[Text provided]

Cambridge Year

Monday, April 23, 2007

Travelling with Alya

This vacation, instead of going back to the US I decided to have people visit me instead. I had quite a busy schedule: first, Tom arrived and stayed for two weeks.
For the second week of his visit (during which he was busy running the British Informatics Olympiad) Alya came. After both Tom and Alya left (around the 2nd of April) I had a couple of days to myself after which I went to London to meet Mama and El'ka. After five days in London we all came back to Cambridge for another couple of days. On the morning of the 12th Mama and El'ka left; that evening, Katya arrived. We hung out at Cambridge for a day before heading up north to Yorkshire for six days before coming back to Cambridge. And now I have my room and my time all to myself again... and I'm finally blogging about this vacation.

When Tom arrived we had no plans for what we were going to do. Since around the New Year we kept discussing how we needed to make plans so that we didn't end up just sitting around Cambridge, not going anywhere and not doing anything. After many discussions about how we needed to think of something we both wanted to do, and actually work out how much time we had and what Tom needed to do in Cambridge... we did nothing. Tom came and we hung out in my room and cooked and watched TV. We visited his mom's house and his dad's house (and I finally got to meet his brothers). I also finally saw a thatched roof! They're very funny: they're dark brown and they're much longer than usual roofs so it always looks like they're sliding down around the windows. They're also apparently very expensive because they can only be replaced by certified thatchers, and as thatchers are very rare right now waiting lists tend to be about two years long. (I wonder what you're supposed to do if the roof collapses because of a storm or something? Put a tarp up?) But these roofs are hard to get rid of because some of the houses aren't strong enough to support a non-thatched roof, and also because historical societies and such try to preserve them. (It seems more trouble than it's worth, but what do I know?)

Then Alya came. Alya was actually motivated enough to make plans! and follow them! Which was amazing and wonderful and finally got me out of Cambridge. We went on a three stage journey. First, Alya and Tom and I all headed out to Oxford, where we stayed at a friend of Tom's. (She gave me and Tom her bed, and let me tell you I've never slept in a more comfortable bed. It was a little too soft, but it was still just amazing! I'm not really sure what it was about it that made it so absolutely comfortable, but I have to say that if I had a bed like that in my room I would be very happy indeed.) Oxford is very pretty, although very different from Cambridge. It's first of all a university build inside a city (instead of a city build around a university) so it's a lot more active than Cambridge. The style of buildings is also very different: it's a lot more Gothic, especially in the number of little fir-tree things on the tops of buildings:

It also has a lot of gargoyles. They're all over the places: on drain pipes, around windows, in random corners. It's like someone had all of these spare gargoyles lying around and he brought them to Oxford and just put them up all over the place.

[Raw lines]
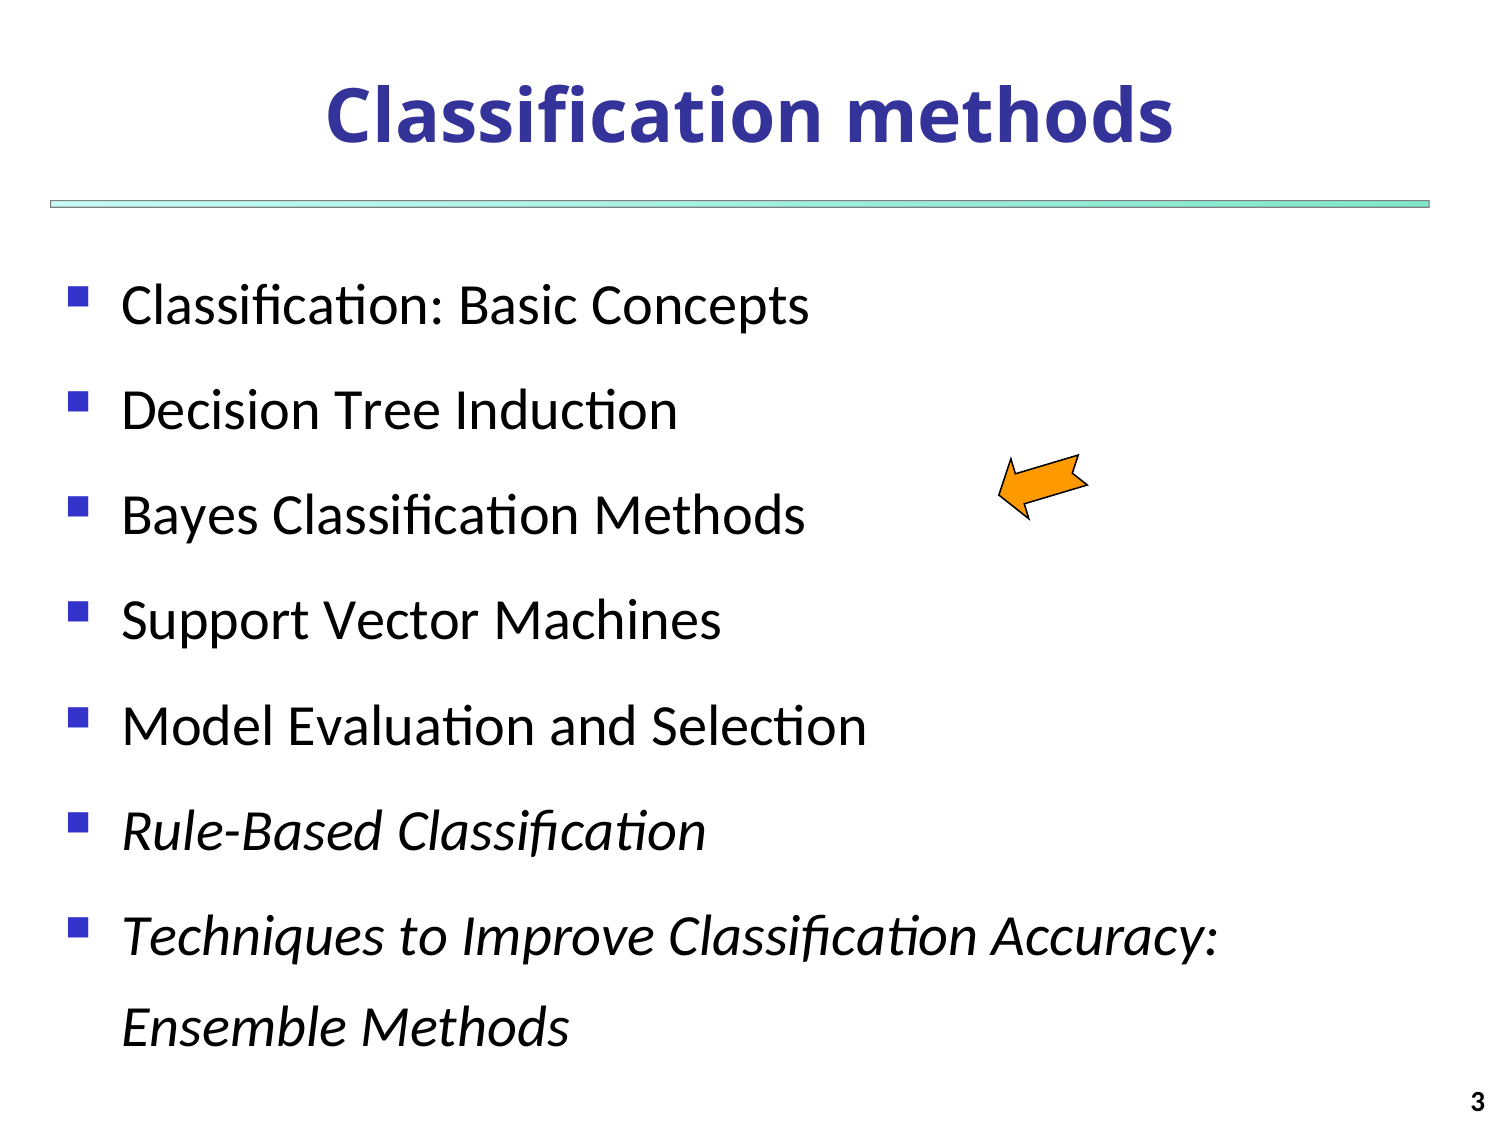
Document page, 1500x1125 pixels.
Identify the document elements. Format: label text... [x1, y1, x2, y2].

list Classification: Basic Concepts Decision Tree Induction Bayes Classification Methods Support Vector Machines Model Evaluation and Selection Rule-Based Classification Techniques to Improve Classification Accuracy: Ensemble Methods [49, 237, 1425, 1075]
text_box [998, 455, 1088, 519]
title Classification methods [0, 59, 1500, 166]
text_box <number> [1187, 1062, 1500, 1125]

[What to produce] Pick up the blog post about travelling with Alya after its last sentence and carry it forward.

[Exercise output]
The river is also very different. In Cambridge, the Cam seems to be more of a park than anything else: there are a lot of gardens around it, and it winds it's merry way around the colleges as if it really doesn't have anything much to do. In Oxford, however, the river is the Thames and it acts as if it knows its business. It's a river and it knows it; it's a lot like the Charles.

Oxford also has a lot of random things in it, like a building surrounded by rather scary heads

and random statues of people playing instruments on a roof.

I also really like this picture, although I think it wants cropping:

I took it at Balliol College, and the effect (in real life) was just amazing. You came out of this very dark arch, and at the end these leaves were just blazing. I wish I could have taken a better picture, because in real life it just took my breath away.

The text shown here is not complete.